[Start of Attachment]

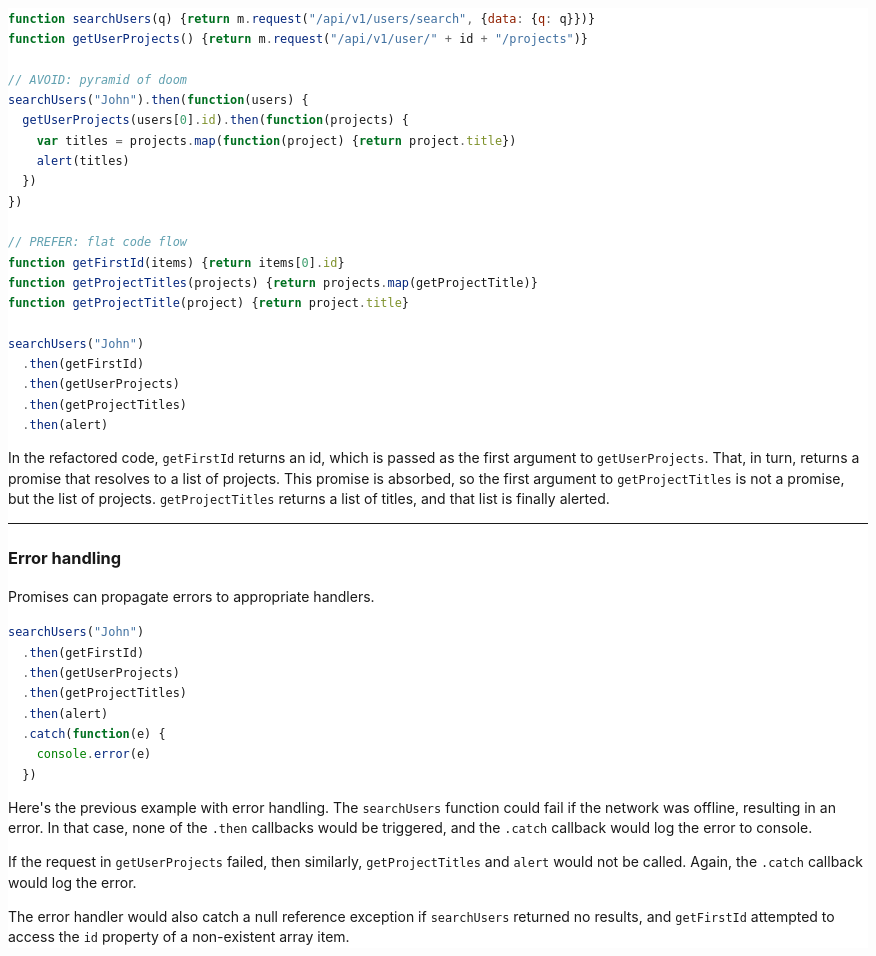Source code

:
 ```Javascript
function searchUsers(q) {return m.request("/api/v1/users/search", {data: {q: q}})}
function getUserProjects() {return m.request("/api/v1/user/" + id + "/projects")}

// AVOID: pyramid of doom
searchUsers("John").then(function(users) {
  getUserProjects(users[0].id).then(function(projects) {
    var titles = projects.map(function(project) {return project.title})
    alert(titles)
  })
})

// PREFER: flat code flow
function getFirstId(items) {return items[0].id}
function getProjectTitles(projects) {return projects.map(getProjectTitle)}
function getProjectTitle(project) {return project.title}

searchUsers("John")
  .then(getFirstId)
  .then(getUserProjects)
  .then(getProjectTitles)
  .then(alert)
```

In the refactored code, `getFirstId` returns an id, which is passed as the first argument to `getUserProjects`. That, in turn, returns a promise that resolves to a list of projects. This promise is absorbed, so the first argument to `getProjectTitles` is not a promise, but the list of projects. `getProjectTitles` returns a list of titles, and that list is finally alerted.

---

### Error handling

Promises can propagate errors to appropriate handlers.

```javascript
searchUsers("John")
  .then(getFirstId)
  .then(getUserProjects)
  .then(getProjectTitles)
  .then(alert)
  .catch(function(e) {
    console.error(e)
  })
```

Here's the previous example with error handling. The `searchUsers` function could fail if the network was offline, resulting in an error. In that case, none of the `.then` callbacks would be triggered, and the `.catch` callback would log the error to console.

If the request in `getUserProjects` failed, then similarly, `getProjectTitles` and `alert` would not be called. Again, the `.catch` callback would log the error.

The error handler would also catch a null reference exception if `searchUsers` returned no results, and `getFirstId` attempted to access the `id` property of a non-existent array item.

[End of Attachment]

Directions for this task: Starting at the line that contains "Promises can propagate", return every line through the last one above, exactly as written.

Solution:
Promises can propagate errors to appropriate handlers.

```javascript
searchUsers("John")
  .then(getFirstId)
  .then(getUserProjects)
  .then(getProjectTitles)
  .then(alert)
  .catch(function(e) {
    console.error(e)
  })
```

Here's the previous example with error handling. The `searchUsers` function could fail if the network was offline, resulting in an error. In that case, none of the `.then` callbacks would be triggered, and the `.catch` callback would log the error to console.

If the request in `getUserProjects` failed, then similarly, `getProjectTitles` and `alert` would not be called. Again, the `.catch` callback would log the error.

The error handler would also catch a null reference exception if `searchUsers` returned no results, and `getFirstId` attempted to access the `id` property of a non-existent array item.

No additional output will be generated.